Berlin, September 2014

A palace is an attempt at preservation. For one, the building (even ownership of the land) retains value and pomp and position in ways that currency or gold cannot; ownership of a building like this is not anonymous. It will always have belonged to the emperor. I nearly wrote ‘it will always have been built by F. the G.’, but realized that tic is habitual. The emperor did not build his own house, but his is nearly the only name that remains (yes, the architect is known. But who were the masons?). And now the palace is Historic; a double preserve. Holding the Name in itself, and held from outside by the State which longs to maintain a sense of its past. The Way We Were.

Berlin, September 2014

Sanssouci is fascinated with a past it imagines itself into: not only the palace of Now imagining itself into the time of the great emperor, but the palace as it was in 1747 imagining itself (in company with palaces all over Europe, not to mention buildings elsewhere) back into a refracted Classical antiquity.
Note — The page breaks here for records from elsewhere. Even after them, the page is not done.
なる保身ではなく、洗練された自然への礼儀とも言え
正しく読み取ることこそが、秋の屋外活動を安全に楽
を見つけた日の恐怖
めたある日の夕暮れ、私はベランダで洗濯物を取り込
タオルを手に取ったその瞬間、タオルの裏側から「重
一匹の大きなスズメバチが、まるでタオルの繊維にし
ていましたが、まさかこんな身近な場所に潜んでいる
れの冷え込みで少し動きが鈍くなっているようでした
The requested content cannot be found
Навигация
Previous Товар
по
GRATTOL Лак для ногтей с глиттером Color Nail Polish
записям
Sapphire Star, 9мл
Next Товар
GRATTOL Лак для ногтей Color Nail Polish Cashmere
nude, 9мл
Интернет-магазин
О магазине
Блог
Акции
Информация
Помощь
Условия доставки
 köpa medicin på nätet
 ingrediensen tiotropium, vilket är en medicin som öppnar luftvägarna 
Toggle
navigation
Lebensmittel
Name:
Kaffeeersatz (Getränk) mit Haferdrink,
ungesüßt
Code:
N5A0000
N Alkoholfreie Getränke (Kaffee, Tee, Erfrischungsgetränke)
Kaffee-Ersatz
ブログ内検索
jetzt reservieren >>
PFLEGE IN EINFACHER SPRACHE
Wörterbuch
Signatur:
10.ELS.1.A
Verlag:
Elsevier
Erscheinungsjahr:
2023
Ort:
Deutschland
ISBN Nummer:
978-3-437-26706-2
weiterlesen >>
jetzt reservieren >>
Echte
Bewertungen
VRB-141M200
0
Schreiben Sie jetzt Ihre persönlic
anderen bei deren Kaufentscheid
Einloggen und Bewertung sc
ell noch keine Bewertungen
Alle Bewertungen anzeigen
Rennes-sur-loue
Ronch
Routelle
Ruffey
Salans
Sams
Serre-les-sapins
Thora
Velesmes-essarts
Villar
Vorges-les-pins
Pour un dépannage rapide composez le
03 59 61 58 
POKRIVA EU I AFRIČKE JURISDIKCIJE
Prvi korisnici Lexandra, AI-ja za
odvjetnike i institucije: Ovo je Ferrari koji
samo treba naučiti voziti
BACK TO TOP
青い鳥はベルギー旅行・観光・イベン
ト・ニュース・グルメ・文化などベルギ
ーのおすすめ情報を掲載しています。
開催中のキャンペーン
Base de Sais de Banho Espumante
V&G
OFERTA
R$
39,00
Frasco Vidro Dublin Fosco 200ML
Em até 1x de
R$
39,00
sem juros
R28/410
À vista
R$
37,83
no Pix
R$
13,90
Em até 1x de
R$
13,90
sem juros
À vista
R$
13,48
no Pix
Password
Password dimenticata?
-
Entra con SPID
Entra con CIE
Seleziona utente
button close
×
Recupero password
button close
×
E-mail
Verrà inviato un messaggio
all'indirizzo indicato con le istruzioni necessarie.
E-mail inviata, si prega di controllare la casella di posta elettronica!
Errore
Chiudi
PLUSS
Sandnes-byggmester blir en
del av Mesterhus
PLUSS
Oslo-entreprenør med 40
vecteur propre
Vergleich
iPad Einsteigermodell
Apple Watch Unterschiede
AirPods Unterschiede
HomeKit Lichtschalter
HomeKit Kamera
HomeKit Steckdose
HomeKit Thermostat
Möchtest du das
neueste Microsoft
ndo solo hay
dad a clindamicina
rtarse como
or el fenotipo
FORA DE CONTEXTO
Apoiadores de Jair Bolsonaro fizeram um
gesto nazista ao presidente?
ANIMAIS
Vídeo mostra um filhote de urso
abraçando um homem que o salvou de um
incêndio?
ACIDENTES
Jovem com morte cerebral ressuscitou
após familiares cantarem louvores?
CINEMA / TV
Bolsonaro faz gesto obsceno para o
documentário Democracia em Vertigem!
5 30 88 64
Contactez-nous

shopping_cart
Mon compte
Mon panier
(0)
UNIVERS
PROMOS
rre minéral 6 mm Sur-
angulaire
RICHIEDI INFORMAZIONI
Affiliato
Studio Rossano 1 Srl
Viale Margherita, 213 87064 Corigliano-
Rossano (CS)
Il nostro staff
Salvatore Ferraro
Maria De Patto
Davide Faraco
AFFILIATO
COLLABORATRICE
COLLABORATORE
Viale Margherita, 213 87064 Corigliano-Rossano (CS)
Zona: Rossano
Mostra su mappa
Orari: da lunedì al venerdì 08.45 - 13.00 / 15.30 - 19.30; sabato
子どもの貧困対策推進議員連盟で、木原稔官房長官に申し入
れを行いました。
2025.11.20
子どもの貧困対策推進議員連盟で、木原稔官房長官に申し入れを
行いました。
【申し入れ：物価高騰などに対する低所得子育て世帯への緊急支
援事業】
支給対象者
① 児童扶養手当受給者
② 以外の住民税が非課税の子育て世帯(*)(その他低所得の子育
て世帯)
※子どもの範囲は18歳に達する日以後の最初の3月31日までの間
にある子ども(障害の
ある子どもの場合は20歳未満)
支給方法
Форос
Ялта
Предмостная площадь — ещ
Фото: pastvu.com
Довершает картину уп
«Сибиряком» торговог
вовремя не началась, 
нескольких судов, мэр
Geometry a demonstration of the perfection of forms. The ‘true style‘—simple and symmetrical. In Man as in Nature (no place for Woman, then, except as allegory to be subdued—domesticated and made to bear fruit).

Berlin, September 2014

In the woods (sometimes almost wild, but never so unkempt or uncontrolled that I forgot I was walking on a planned estate—and never far from a paved path, even when I walked on a dirt one), we came across hidden gardens or remnants of gardens. A statue of the empress has been missing since the early part of the last century. There were plinths without busts. A rose garden where the rosebushes were absent and the grass had been mown into the geometric shapes—complex, interlocking circles and rectangles—where they would have been. The follies included a truly hideous ‘Chinese house’ which I thought might be a building brought in by the emperor (like the Chinese Pavilion in Brussels) but which turned out to be this. An overdecorated imperial cupcake. I suppose another right of empire is the right to control the depiction of the other.

Berlin, September 2014

As usual the things that appealed to me most were the gardens that were used to produce flowers and vegetables, and to work in—not the formal gardens or lawns or the remnants thereof, but the ‘parent’ gardens (above, where plants are grown for transplanting throughout the park). And also the yellow-ochre house with its cape of rosehips and the server in the outdoor café just behind the house, who made jokes when we asked whether they had tea. We saw maybe a quarter or a fifth of the grounds in an afternoon, and even after so little it was hard to imagine how anyone really could have lived in these places or why they should stand empty as historical markers when there are families who have nowhere to live and when, in the history the houses and grounds are meant to mark, there would have been hundreds of courtiers, royal family members, and servants living in these spaces. The daily life of the human is the first thing to go when it comes to historical sites, I guess. If people lived here, their presence would ruin the effect of timelessness (timelessness in sites like this is the representation of history-in-the-now; history-then is gone and unrepresentable, at least in life, maybe in books it is still there).